Döring: Im regionalen Einzelhandel war bei der letzten IHK-Konjunkturumfrage etwas mehr als jeder dritte Betrieb mit der aktuellen Lage unzufrieden. In den Teilbranchen ist die Situation allerdings extrem unterschiedlich. Während der Lebensmittelhandel sehr gute Geschäfte meldet, ist beispielsweise die Lage im Einzelhandel mit Bekleidung dramatisch. Jeder achte Einzelhändler berichtet von einer existenzgefährdenden Finanzlage. Der Pessimismus hinsichtlich des zukünftigen Geschäftsverlaufs hat kaum abgenommen. Mehr als ein Drittel geht von einer ungünstigeren Entwicklung im weiteren Jahresverlauf aus.
So manch Ökonom warnt vor einer drohenden Insolvenzwelle. Wie hoch schätzen Sie diese Gefahr für Heilbronn-Franken ein?
Döring: Es ist noch zu früh, um diesbezüglich verlässliche Prognosen anstellen zu können. Sicherlich werden auch coronabedingt Insolvenzen auftreten. Wie sich dies allerdings im Verhältnis zu Vor-Corona-Zeiten entwickelt, lässt sich derzeit noch nicht sagen.
Für wie stabil halten Sie den Arbeitsmarkt in der Region – von welchem Szenario gehen Sie hier aus?

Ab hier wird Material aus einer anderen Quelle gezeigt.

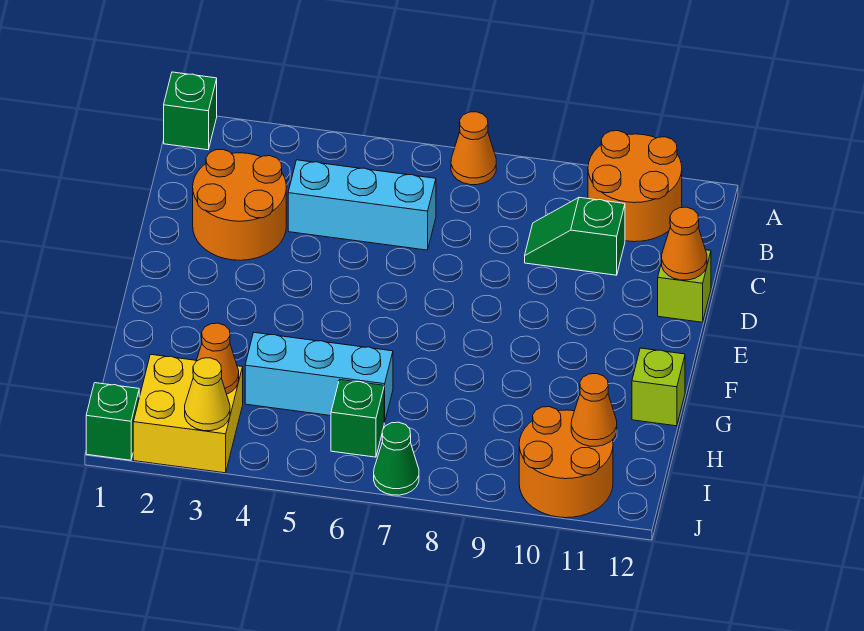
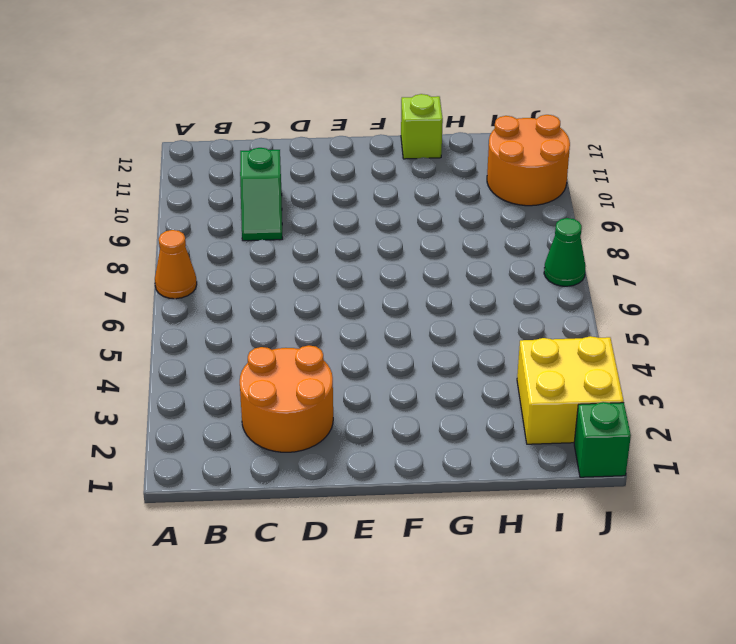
none -> green 1x1 brick [164,72,217,150]
none -> orange 2x2 round brick [588,131,682,242]
none -> cyan 1x3 brick [288,160,436,250]

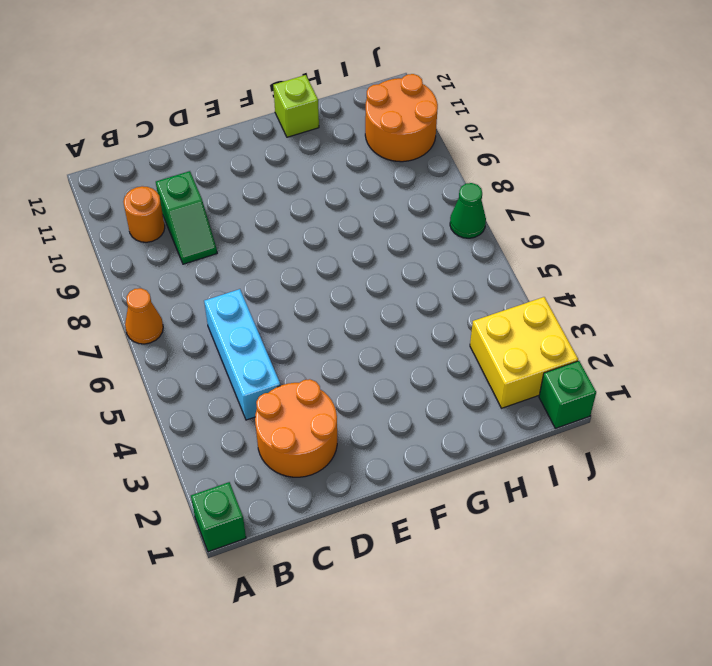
orange 1x1 round brick [123,186,165,242] -> orange 2x2 round brick [588,131,682,242]
none -> lime 1x1 brick [658,250,711,322]
none -> cyan 1x3 brick [245,333,393,422]
none -> green 1x1 brick [331,380,384,457]

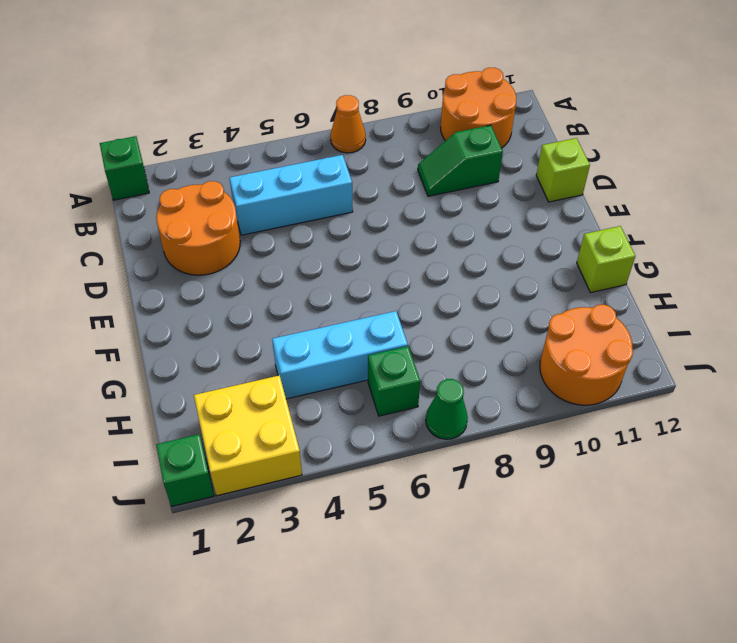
none -> orange 1x1 cone [662,207,707,280]
none -> orange 1x1 cone [196,323,239,394]
none -> orange 1x1 cone [571,374,617,446]

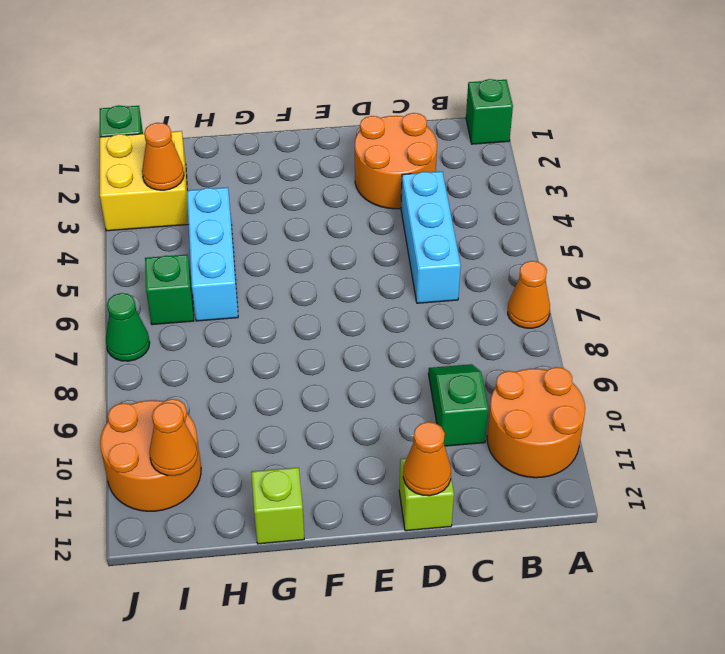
none -> yellow 1x1 cone [185,358,230,431]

Döring: Trotz des Lockdowns hat sich der Arbeitsmarkt inzwischen erholt. 22 Prozent der regionalen Betriebe planen laut der letzten IHK-Konjunkturumfrage in den kommenden zwölf Monaten Neueinstellungen. Nur 19 Prozent wollen Personal abbauen. Ein Blick in die Branchen zeigt, dass das Baugewerbe, der Großhandel und die Industrie mit einem deutlicheren Anstieg der Beschäftigtenzahl rechnen. Im Einzelhandel und bei den Dienstleistern findet per saldo ein leichter Personalaufbau statt. Eine starke Reduzierung der Beschäftigtenzahl erwartet dagegen das Hotel- und Gaststättengewerbe.
Interview von Melanie Boujenoui
Zur Person: Elke Döring ist seit zehn Jahren Hauptgeschäftsführerin der IHK Heilbronn-Franken.